• Travail à faire
Dans l'entretien avec Marcel Trillat, renvoie mot pour mot la partie qui commence par les mots contenant « Marcel Trillat : On » et se termine par « des sermons ! ».

──────── Extrait fourni

Tous ces documentaires étaient signés Marcel Trillat . Il nous a semblé intéressant de le rencontrer pour qu’il nous raconte comment ses engagements professionnel, social et politiques se sont formés et exprimés de la fin des années 1950 à l’orée des années 1980. Son témoignage nous offre aussi une plongée à l’intérieur de deux univers assez clos, le système médiatique gaulliste mais aussi le milieu communiste et cégétiste de l’époque.
« C’était la classe ouvrière »
Roger Revuz : En 1956, tu as 16 ans, tu fais tes études à l’Ecole Normale de Grenoble et tu adhères au Parti communiste. Qu’est-ce qui te conduit à adhérer à ce moment-là ?
Marcel Trillat : On est rentré à l’École normale avec un copain, connu au collège, Jacques Zeni. On a fait tout le collège en semble, on est rentré à l’École normale ensemble. J’étais chrétien de gauche, il était d’une famille de communistes. J’ai perdu la foi. Ce n’était plus un problème, tout en gardant beaucoup de sympathie pour les chrétiens de gauche. Ma sœur était de ce bord-là. J’ai eu la chance d’avoir une sœur et une mère extraordinaires. Ma soeur nous emmenait à la messe dans une église de la région de Grenoble tenue par des prêtres ouvriers qui se battaient comme des chiens contre la guerre d’Algérie. On était coco, mais on allait à la messe ! Les sermons c’était tout sauf des sermons !

────────────────
──────── Données

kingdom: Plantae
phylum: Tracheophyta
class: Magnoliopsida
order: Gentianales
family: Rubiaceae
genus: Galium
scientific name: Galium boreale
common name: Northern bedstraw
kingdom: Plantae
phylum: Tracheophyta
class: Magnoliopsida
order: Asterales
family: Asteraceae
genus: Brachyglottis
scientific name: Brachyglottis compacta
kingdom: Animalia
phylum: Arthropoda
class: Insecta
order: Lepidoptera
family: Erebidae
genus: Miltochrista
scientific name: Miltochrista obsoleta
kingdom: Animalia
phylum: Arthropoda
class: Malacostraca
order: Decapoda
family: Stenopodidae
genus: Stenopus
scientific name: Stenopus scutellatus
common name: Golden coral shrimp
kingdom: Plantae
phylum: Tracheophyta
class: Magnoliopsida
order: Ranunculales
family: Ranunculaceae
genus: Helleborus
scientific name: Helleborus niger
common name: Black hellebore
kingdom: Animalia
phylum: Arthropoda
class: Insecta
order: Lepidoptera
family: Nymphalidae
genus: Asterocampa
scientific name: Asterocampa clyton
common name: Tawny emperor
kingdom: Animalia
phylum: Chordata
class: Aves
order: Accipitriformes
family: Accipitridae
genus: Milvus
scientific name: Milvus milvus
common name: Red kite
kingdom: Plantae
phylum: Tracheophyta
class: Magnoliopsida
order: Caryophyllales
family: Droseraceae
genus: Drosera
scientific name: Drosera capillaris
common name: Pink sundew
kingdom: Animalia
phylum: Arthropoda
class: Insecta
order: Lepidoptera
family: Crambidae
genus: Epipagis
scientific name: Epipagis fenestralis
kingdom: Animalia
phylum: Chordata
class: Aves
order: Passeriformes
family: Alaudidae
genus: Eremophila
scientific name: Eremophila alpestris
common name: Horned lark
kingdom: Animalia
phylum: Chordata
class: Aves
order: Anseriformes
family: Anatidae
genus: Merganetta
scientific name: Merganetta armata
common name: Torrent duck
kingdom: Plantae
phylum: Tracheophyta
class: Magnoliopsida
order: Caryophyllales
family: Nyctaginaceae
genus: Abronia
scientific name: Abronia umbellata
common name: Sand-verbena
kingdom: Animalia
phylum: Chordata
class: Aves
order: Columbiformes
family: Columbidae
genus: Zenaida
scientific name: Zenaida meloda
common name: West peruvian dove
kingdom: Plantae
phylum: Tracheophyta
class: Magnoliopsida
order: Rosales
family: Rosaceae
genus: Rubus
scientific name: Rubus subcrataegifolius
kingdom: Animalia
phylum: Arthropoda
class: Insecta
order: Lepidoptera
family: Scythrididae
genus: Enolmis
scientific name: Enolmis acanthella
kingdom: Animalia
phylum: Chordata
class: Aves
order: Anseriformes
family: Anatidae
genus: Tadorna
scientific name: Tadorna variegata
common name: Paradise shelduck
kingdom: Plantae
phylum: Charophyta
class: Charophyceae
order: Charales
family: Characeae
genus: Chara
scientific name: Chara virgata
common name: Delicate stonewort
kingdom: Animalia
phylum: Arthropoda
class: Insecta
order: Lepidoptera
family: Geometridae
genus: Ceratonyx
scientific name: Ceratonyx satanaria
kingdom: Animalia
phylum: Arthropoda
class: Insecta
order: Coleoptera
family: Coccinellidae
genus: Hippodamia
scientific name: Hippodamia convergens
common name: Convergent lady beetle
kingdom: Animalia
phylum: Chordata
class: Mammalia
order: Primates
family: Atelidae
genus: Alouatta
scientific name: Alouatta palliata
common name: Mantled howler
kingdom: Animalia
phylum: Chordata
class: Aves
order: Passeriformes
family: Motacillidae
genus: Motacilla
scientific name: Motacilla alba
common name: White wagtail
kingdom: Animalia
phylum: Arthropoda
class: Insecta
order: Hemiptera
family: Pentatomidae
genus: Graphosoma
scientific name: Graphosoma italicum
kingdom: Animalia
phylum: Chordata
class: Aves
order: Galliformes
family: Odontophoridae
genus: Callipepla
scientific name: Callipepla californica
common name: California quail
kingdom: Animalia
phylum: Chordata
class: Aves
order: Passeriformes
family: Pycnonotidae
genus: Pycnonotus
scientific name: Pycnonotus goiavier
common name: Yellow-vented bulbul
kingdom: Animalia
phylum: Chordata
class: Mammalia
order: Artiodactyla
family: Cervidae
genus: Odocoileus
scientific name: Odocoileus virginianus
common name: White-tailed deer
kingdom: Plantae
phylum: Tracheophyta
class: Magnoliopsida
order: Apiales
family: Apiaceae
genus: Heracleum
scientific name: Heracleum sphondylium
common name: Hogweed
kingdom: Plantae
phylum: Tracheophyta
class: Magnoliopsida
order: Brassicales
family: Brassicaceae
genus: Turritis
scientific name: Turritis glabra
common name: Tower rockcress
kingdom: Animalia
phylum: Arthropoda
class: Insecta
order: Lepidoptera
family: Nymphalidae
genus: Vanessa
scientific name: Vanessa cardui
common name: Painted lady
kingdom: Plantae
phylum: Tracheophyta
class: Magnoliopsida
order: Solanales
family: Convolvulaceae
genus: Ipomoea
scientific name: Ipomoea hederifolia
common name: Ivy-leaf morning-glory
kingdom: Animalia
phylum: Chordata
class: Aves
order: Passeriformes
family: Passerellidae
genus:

────────────────

• Solution du problème
Marcel Trillat : On est rentré à l’École normale avec un copain, connu au collège, Jacques Zeni. On a fait tout le collège en semble, on est rentré à l’École normale ensemble. J’étais chrétien de gauche, il était d’une famille de communistes. J’ai perdu la foi. Ce n’était plus un problème, tout en gardant beaucoup de sympathie pour les chrétiens de gauche. Ma sœur était de ce bord-là. J’ai eu la chance d’avoir une sœur et une mère extraordinaires. Ma soeur nous emmenait à la messe dans une église de la région de Grenoble tenue par des prêtres ouvriers qui se battaient comme des chiens contre la guerre d’Algérie. On était coco, mais on allait à la messe ! Les sermons c’était tout sauf des sermons !